Bey Boy 2. Bölüm

2.2K 211 247
                                    

Medya; Hüso'nun uyanmasını beklemek...

 Hüseyin'den çok bahsettim. Biraz da kendimden bahsetmek istiyorum. Ben ailemden uzakta bir yerde üniversite okuyan bir insanım. Bir insanım dedim çünkü insanmış gibi görünüp, kendini uzaylı sanan kişiler var. Aslında bizler de uzaylıyız. Çünkü Dünya'da sonuçta uzaydadır. Her neyse bu konuya nerden geldik onu da bilmiyorum.

 Ben evde tek başıma yaşamaktayım. Aslında tek sayılmam çünkü sürekli yanıma gelen bir Hüso var. Ne zaman uykudan uyansam yanımda Hüseyin'i görüyorum.

 Madem bugün de Hüseyin ile birlikte uyandık o zaman kahvaltı hazırlayıp okula gitmek gerekir. Lavaboya gidip elimi yüzümü yıkadıktan sonra odaya geçtim. Hüseyin uykulu bir sesle;

"Aras kahvaltı hazır mı?" diye sordu.

 Evet şimdi artık hikayeye başlıyoruz. Bu arada da ismimi öğrenmiş oldunuz ben Aras. Hüseyin'e bakarak;

"Evet, kahvaltını hazırladım tuvalete git bak seni bekliyor." dedim.

 Bir dakika ya. Herkes sevgilisini anlatır ben burda Hüseyin'i anlatıyorum. Hüseyin için çaba gösteriyorum. Adeta varlık için de yokluk çekiyorum. Hüseyin'i kimsenin bilmediği bir dille seviyorum. Bu dilin adına "anlamsızca" deniyor. Yine Hüseyin'den bahsederken konu başka yerlere gitti. Hüseyin'e mi aşığım ne. Tabi bu kısım şakadan ibaret. Her neyse nerde kalmıştık?

 Hüseyin tekrar uyumaya başlayınca ben de mutfağa doğru gitmeye başladım. Bugün ne yemek yapsam diye düşünürken, "Ben hiç yemek yapmam ki" düşüncesi oluştu. Aslında o kadar da kötü sayılmam en azından yumurtanın beyaz kısmını yere kırıp sarısını pişirebiliyorum. Tabi bir de çay yapma yeteneğim var.

 Ocağın başında beklerken gözlerini ovuşturarak Hüseyin geldi. Hüseyin bir yandan gözlerinde oluşan atom parçalarını temizlerken bir yandan da sırıtmaya başladı. Kafamı 110 derece döndürüp;

"Ne oldu bu sabah gülüyorsun. Aslında sen her zaman gülüyorsun." dedim.

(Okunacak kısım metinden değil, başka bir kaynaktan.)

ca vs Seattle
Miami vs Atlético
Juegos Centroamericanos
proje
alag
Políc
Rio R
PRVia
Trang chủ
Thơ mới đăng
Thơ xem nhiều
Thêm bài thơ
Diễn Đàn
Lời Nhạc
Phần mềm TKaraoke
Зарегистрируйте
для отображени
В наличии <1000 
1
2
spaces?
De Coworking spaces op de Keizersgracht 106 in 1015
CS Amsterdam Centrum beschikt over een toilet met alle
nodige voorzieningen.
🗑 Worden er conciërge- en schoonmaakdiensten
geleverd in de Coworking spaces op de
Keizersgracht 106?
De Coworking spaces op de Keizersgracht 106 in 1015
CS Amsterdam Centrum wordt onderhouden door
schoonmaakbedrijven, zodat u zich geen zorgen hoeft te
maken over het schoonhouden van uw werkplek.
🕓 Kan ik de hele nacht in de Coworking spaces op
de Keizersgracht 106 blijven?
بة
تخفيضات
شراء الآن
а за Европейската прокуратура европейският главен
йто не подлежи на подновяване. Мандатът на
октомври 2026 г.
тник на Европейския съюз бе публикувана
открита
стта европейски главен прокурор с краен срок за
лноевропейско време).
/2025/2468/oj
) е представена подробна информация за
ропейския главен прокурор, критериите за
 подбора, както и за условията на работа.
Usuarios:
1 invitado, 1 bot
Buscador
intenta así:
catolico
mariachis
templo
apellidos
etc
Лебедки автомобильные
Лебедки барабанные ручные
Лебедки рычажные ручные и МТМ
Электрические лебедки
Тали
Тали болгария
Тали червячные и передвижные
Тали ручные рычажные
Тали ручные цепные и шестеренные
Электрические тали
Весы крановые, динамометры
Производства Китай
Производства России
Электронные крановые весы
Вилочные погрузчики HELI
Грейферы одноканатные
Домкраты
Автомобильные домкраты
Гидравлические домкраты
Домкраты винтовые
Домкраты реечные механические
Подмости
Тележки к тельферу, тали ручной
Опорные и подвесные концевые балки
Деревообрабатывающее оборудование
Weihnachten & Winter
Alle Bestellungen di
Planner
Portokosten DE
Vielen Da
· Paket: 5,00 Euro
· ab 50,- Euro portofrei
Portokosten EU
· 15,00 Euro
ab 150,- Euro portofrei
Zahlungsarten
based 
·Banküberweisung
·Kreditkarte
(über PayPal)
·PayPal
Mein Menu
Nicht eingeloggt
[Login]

 Hüseyin omzuma dokunarak;

"Düşünsene sana mutfakta yemek yaptığımı." dedi.

 Ben de gerçekten aval aval bu dediğini düşünerek;

"Sen ve yemek yapmak. Yemek ve sen yapmak. Yapmak ve sen yemek. Ve yemek yapmak sen." diyerek cümleleri birbirine karıştırdım.

Hüseyin hafif bir şekilde kafama vurarak;

"Oğlum bir şey dediğime pişman ettirdin." dedi.

 Mutfaktan ayrılarak hızlı adımlarlar odaya doğru yürüdüm. Arkamdan da Hüso geliyordu. Kıyafetlerimi değiştirmeye başladım. Hüseyin karşıda durup bana bakıyordu. Kaşlarını kaldırıp;

"Merak etme seni izlemiyorum. Çekil şurdan!" dedi.

 Ben de Hüso'ya inat çekilmiyordum. Hüso'ya baktığımda koşa koşa üstüme doğru koştuğunu farkettim. Tişörtüm sadece kafama geçik bir şekilde karaya vuran balina gibi kenara atladım. Bu örnek biraz saçma oldu ama olsun. Sonuçta örnek verebilmek bile önemli.

 Hüso kanepeye doğru adeta uçtu. Kanepeye zıplayan Hüso yayların tekrar onu atmasıyla birlikte yere düştü. Bu durum karşısında gülmemek elde değildi. Hayvan gibi gülüyordum. Fakat hayvanların gülmediğini farkettim. Hüseyin yerde bana doğru bakarak gülmeye başladı. Hüseyin'in bu gülüşleri kafamı karıştırıyordu. Yere doğru eğilip, Hüseyin'e bakarak;

"Hadi ben senin düştüğüne gülüyorum sen neye gülüyorsun?" dedim.